Она повернулась к подруге. Надя, оказывается, уже давно смотрела на неё:

– Лидка, ты меня не слушаешь… Ты меня совсем разлюбила, Лид?

* * *

Он выздоравливал, да. Он набирался сил, и притом быстро. Болезнь делает человека беспомощным, похожим на маленького ребёнка. Теперь Бывший Булка как бы снова взрослел.

Он не любил переедать. Сейчас у него был волчий аппетит. Причём не только к обедам-завтракам-ужинам – к солнцу, воздуху, к Маринке и Лидке.

Целыми днями его не покидало ощущение счастья. Бывший Булка хорошо знал это чувство, оно возникало у него в субботу утром, когда ещё всё впереди, когда ещё можно строить бог знает какие планы и знать: времени хватит на любой.

Он давно уже не выходил на улицу и, смотрясь во время бритья в зеркало, понимал, что выглядит неблестяще. Но не боялся этого, чувствовал: в нём нарастает здоровье, как за окном, в природе, всё более нарастала весна.
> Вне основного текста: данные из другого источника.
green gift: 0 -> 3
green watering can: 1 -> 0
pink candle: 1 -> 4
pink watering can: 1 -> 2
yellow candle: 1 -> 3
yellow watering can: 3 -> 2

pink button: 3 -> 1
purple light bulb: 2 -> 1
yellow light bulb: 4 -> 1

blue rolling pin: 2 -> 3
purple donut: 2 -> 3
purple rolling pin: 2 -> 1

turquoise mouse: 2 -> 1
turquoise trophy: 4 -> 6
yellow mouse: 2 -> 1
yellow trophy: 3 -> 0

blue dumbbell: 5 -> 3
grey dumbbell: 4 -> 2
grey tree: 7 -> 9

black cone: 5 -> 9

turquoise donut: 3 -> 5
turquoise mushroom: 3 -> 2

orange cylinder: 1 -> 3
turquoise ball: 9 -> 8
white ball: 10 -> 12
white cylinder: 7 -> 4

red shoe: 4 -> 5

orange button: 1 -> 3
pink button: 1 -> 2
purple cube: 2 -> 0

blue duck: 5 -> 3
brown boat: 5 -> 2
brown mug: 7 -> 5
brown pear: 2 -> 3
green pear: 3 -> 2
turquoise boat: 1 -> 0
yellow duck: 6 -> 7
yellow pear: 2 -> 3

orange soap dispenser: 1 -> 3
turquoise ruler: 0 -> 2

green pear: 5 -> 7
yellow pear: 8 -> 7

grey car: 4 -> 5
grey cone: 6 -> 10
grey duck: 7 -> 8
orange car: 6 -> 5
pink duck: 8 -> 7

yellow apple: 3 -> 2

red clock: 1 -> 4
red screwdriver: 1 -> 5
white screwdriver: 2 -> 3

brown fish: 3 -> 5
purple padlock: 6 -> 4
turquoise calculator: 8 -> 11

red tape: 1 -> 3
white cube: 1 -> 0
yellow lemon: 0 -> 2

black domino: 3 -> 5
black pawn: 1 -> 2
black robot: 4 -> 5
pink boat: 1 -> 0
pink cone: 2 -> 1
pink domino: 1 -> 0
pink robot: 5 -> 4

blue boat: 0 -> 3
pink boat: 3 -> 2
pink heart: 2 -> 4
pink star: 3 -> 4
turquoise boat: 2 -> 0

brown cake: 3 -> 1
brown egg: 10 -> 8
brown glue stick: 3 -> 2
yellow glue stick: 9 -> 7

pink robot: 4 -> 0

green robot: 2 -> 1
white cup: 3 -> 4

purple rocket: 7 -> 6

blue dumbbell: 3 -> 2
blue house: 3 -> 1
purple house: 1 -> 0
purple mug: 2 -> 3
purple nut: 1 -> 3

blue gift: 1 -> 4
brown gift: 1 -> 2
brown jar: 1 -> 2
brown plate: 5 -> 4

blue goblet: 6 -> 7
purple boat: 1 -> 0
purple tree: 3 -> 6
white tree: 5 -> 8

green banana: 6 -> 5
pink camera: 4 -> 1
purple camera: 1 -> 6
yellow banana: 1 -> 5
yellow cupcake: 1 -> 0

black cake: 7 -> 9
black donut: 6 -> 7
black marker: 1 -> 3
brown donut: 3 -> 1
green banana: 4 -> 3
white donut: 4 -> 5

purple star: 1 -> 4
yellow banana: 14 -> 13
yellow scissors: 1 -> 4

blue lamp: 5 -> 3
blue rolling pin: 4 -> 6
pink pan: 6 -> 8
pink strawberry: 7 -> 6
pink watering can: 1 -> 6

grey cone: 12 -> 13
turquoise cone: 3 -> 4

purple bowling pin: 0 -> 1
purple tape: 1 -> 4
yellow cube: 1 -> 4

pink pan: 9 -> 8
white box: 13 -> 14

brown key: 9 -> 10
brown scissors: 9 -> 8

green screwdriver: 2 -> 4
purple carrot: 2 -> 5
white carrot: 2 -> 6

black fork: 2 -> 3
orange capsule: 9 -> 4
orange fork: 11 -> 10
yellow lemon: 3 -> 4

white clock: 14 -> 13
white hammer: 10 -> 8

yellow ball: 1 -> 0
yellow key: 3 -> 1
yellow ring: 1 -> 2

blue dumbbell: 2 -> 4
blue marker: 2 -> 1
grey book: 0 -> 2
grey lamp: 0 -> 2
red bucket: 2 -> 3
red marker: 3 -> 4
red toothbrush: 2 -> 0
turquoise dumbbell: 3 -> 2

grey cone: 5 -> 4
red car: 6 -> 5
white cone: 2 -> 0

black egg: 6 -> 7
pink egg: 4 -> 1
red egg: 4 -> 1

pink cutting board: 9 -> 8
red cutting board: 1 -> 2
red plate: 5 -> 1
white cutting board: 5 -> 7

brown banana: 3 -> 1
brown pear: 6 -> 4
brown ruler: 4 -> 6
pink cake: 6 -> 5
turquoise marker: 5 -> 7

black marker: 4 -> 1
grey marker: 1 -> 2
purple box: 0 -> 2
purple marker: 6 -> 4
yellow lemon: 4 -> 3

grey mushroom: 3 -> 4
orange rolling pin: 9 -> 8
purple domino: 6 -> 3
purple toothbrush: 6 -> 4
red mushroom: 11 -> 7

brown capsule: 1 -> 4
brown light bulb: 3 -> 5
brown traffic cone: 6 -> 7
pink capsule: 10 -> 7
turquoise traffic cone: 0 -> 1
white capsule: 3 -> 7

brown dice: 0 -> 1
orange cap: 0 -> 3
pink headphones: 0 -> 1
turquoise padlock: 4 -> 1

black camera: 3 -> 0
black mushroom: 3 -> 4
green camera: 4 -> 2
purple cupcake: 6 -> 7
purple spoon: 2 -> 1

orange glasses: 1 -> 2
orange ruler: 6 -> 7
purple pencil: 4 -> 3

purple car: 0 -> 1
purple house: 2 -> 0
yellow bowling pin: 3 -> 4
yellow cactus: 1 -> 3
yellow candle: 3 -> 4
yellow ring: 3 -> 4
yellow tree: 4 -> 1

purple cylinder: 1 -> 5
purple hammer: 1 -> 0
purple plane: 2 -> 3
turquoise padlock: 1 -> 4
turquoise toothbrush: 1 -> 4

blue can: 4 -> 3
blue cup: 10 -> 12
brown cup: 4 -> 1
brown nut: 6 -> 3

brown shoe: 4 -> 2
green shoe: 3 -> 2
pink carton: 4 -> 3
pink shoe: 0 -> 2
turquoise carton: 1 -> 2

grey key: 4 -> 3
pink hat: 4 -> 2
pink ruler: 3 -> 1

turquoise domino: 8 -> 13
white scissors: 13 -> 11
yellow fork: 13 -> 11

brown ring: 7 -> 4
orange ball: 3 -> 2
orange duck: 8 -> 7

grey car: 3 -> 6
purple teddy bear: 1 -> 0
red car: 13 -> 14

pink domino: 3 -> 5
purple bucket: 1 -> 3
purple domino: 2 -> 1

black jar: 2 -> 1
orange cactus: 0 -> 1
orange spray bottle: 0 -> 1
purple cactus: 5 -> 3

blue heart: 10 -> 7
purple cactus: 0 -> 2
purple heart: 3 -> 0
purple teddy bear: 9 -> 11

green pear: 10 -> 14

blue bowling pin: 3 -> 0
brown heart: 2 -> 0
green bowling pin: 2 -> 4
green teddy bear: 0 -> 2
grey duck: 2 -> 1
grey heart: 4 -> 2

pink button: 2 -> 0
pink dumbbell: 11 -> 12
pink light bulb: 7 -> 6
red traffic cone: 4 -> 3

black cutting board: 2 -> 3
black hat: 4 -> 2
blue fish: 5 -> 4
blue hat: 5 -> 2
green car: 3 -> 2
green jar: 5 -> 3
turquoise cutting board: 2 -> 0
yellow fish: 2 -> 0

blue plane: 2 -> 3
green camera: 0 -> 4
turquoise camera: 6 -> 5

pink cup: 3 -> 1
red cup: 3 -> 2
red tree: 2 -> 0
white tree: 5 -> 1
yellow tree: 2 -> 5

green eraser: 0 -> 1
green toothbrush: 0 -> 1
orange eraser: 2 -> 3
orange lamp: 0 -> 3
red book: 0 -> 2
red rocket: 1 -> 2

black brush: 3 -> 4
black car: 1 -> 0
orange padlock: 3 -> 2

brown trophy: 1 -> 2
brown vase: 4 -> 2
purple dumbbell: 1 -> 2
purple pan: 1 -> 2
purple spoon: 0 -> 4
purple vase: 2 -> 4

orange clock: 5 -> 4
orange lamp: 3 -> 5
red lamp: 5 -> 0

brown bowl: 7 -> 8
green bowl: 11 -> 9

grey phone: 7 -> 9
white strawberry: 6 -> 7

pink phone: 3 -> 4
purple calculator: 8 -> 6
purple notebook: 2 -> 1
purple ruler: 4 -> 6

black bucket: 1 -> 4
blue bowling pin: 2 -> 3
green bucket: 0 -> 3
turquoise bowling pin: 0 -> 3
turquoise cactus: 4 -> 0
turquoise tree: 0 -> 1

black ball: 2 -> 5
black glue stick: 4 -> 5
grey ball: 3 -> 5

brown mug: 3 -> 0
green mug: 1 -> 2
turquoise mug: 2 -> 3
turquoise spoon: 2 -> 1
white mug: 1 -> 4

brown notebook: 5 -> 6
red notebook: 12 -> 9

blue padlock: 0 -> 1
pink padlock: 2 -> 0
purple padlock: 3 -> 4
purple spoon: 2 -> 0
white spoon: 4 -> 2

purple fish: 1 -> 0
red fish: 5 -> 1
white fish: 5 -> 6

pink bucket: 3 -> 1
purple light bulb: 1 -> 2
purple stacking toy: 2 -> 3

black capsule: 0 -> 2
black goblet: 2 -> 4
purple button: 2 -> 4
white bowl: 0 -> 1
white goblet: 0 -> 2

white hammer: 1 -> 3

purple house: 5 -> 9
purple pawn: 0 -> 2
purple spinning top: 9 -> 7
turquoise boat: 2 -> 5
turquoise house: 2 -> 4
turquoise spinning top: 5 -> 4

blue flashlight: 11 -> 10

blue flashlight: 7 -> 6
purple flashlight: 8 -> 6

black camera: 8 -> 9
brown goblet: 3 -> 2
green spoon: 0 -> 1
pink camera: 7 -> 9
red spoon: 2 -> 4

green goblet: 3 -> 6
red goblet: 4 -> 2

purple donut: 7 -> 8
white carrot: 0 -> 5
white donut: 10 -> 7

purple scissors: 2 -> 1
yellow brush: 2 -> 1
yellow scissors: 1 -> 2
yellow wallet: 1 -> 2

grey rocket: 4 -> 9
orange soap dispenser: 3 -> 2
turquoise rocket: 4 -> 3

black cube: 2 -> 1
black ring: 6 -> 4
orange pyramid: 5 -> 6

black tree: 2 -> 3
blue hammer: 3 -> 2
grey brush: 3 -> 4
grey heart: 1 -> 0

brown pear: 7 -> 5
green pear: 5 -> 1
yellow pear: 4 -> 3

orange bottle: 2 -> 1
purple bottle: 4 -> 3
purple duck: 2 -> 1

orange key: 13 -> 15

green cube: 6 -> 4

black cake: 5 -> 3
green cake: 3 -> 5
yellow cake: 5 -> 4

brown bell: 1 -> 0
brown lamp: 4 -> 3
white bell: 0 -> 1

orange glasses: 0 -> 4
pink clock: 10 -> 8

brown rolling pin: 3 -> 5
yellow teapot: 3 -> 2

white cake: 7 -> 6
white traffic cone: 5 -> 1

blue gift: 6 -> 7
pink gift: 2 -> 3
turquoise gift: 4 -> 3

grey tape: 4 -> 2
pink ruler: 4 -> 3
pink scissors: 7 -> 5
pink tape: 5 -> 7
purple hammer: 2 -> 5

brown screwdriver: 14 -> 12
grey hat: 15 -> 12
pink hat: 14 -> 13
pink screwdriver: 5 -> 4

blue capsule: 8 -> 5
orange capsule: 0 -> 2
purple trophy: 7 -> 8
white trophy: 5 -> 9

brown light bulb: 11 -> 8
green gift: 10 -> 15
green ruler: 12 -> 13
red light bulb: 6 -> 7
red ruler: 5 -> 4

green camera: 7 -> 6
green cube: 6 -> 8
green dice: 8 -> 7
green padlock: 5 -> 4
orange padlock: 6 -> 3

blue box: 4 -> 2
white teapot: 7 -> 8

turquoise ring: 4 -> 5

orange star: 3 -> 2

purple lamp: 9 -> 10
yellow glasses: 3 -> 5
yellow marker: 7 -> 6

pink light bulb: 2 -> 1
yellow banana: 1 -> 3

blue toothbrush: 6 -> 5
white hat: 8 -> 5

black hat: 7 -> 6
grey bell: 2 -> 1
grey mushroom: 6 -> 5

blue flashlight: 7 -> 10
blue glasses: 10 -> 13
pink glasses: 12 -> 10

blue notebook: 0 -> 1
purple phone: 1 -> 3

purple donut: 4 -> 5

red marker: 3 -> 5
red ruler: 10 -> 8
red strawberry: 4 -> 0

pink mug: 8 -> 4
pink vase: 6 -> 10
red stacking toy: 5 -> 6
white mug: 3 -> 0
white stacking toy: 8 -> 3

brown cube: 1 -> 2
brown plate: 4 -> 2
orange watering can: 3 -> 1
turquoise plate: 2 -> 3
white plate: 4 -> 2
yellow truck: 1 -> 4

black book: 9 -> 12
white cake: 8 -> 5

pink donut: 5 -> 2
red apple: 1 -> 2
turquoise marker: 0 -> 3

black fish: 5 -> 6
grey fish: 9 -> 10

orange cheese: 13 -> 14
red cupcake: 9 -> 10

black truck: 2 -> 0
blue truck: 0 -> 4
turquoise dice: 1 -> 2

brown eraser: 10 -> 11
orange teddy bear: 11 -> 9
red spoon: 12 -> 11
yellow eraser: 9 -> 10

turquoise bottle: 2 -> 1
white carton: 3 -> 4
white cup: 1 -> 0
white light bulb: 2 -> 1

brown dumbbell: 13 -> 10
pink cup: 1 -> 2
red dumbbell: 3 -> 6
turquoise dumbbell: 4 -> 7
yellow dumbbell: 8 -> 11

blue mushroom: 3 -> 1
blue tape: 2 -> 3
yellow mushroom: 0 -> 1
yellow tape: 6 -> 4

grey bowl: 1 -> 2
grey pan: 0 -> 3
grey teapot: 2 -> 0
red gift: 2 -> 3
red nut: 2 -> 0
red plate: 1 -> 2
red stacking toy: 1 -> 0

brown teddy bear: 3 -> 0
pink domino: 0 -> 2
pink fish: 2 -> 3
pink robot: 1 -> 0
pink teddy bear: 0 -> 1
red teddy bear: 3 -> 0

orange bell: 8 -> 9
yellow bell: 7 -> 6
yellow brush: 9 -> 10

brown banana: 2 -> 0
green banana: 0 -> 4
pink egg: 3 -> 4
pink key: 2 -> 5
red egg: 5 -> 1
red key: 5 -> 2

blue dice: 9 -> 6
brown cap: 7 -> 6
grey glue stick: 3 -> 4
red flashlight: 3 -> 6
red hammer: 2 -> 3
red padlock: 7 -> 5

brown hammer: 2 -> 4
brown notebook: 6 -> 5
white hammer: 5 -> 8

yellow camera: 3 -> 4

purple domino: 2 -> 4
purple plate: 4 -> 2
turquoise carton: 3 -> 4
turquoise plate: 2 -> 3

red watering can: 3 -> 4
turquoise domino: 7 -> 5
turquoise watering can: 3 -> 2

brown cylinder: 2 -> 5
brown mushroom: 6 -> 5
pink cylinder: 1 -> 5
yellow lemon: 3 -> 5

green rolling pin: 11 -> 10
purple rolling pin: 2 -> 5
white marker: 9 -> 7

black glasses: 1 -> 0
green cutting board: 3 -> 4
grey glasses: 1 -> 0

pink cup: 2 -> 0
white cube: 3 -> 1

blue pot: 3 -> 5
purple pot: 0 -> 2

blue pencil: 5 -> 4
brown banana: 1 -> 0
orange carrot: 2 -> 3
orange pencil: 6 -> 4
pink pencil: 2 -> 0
Приходили Маринка и Лидка. В новой палате Бывший Булка стал чемпионом по посещаемости, ему даже было неловко.

Лидка немножечко как-то присмирела. Теперь в их семейных отношениях снова царствовала Маринка. Стесняясь, но придавая своему голосу всю возможную взрослость, она говорила Лидочке:

– Ступай, у тебя ведь ещё уроки. А я с папой побуду…

И Лида, тоже до ужаса взрослая, вставала через несколько минут, никак внешне себя не выдавая. Только движения её становились более резкими и подчёркнутыми. Она уходила на тонких своих складненьких ножках. И у Бывшего Булки не было сил остановить её. Хотелось побыть с Маринкой наедине. Кто же мог заменить её? Да никто!.. Как и Лиду, конечно.